Al contrario que en el caso del lenguaje, en este caso los estudios previos encontraron evidencias genéticas de que la agricultura llegó a Europa junto con la afluencia de personas con ascendencia de Anatolia –por lo que se pensó que la lengua se habría extendido igual–. En este caso, la llegada de las personas de Anatolia coincide con la explotación de la agricultura. Ahora, esta nueva investigación ve un patrón similar en Irán y Turan (al sur de Asia Central), por lo que cabe suponer que esta práctica se extendió a este y oeste a la vez.
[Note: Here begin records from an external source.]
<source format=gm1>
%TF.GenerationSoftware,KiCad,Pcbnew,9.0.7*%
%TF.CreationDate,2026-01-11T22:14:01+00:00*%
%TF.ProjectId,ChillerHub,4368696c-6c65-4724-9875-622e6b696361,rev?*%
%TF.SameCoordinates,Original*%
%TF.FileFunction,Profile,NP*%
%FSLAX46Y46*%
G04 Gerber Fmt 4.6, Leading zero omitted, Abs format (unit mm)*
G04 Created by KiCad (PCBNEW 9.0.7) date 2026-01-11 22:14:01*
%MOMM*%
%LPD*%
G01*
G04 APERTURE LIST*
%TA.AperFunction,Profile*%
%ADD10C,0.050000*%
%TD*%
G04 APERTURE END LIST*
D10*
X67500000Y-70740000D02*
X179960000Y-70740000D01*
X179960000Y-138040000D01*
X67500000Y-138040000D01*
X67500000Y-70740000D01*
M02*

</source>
Luego, a medida que la agricultura se extendía hacia el norte a través de las montañas de Asia Interior miles de años después de establecerse en Irán y Turan, «los vínculos entre la ascendencia y la economía se vuelven más complejos», afirma el arqueólogo Michael Frachetti de la Universidad de Washington en St. Louis, coautor que dirigió gran parte del muestreo esquelético para el artículo de «Science». Se creó así la conocida como «Ruta de la Seda de la Edad del Bronce», sobre la que Frachetti lleva estudiando años y que significó una vía de intercambio que, pese a la creencia popular de que estos pueblos eran bastante violentos, denota que el comercio y el intercambio era la tónica dominante.
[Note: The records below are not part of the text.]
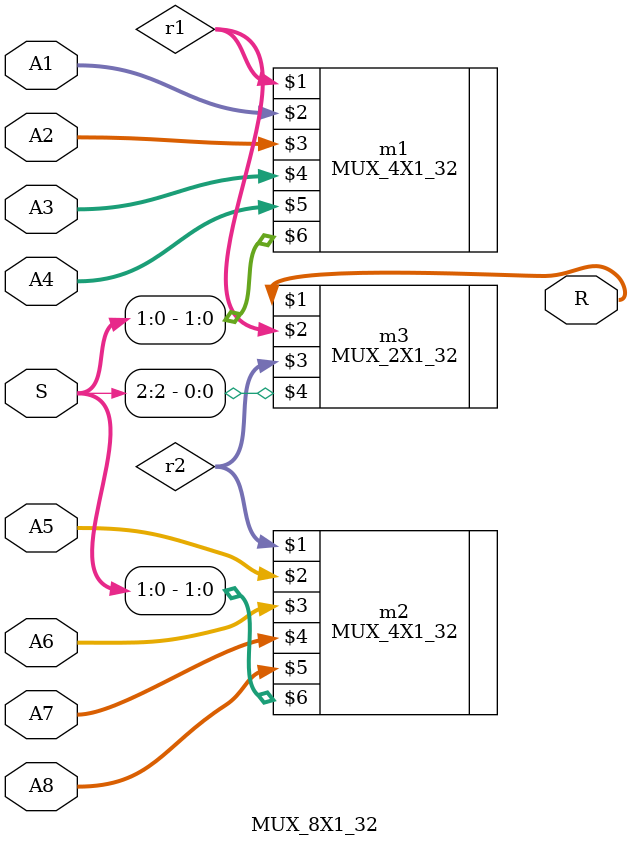
<source format=v>
module MUX_8X1_32(R,A1,A2,A3,A4,A5,A6,A7,A8,S);
input [31:0] A1,A2,A3,A4,A5,A6,A7,A8;
input [2:0] S;
output [31:0] R;
wire [31:0] r1,r2;

MUX_4X1_32 m1(r1,A1,A2,A3,A4,{S[1],S[0]});
MUX_4X1_32 m2(r2,A5,A6,A7,A8,{S[1],S[0]});
MUX_2X1_32 m3(R,r1,r2,S[2]);

endmodule
</source>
«Por supuesto, hay ejemplos de conflictos y guerras, pero según mi experiencia en la excavación en Asia Central durante los últimos 20 años, no es común encontrar personas que murieron en la batalla. Por lo tanto, creo que es importante cambiar nuestro punto de vista sobre la importancia de las conexiones humanas y las interacciones que cambiaron la cultura y las civilizaciones a través del tiempo, y alejarnos de nuestra fascinación por la violencia», señala a ABC Frachetti.
La historia cambia al sur
Sin embargo, encontraron que en el sur de Asia, la historia era diferente. Los investigadores no solo no encontraron rastros de la ascendencia relacionada con Anatolia –sello distintivo de la propagación de la agricultura hacia el oeste–, sino que la ascendencia relacionada con Irán que detectaron en los asiáticos del sur proviene de un linaje que se separó de los antiguos agricultores y cazadores iraníes. Por ello, los autores creen que la agricultura en el sur de Asia no se debió al movimiento de personas de las culturas agrícolas anteriores del oeste, sino que los recolectores locales adoptaron esta técnica.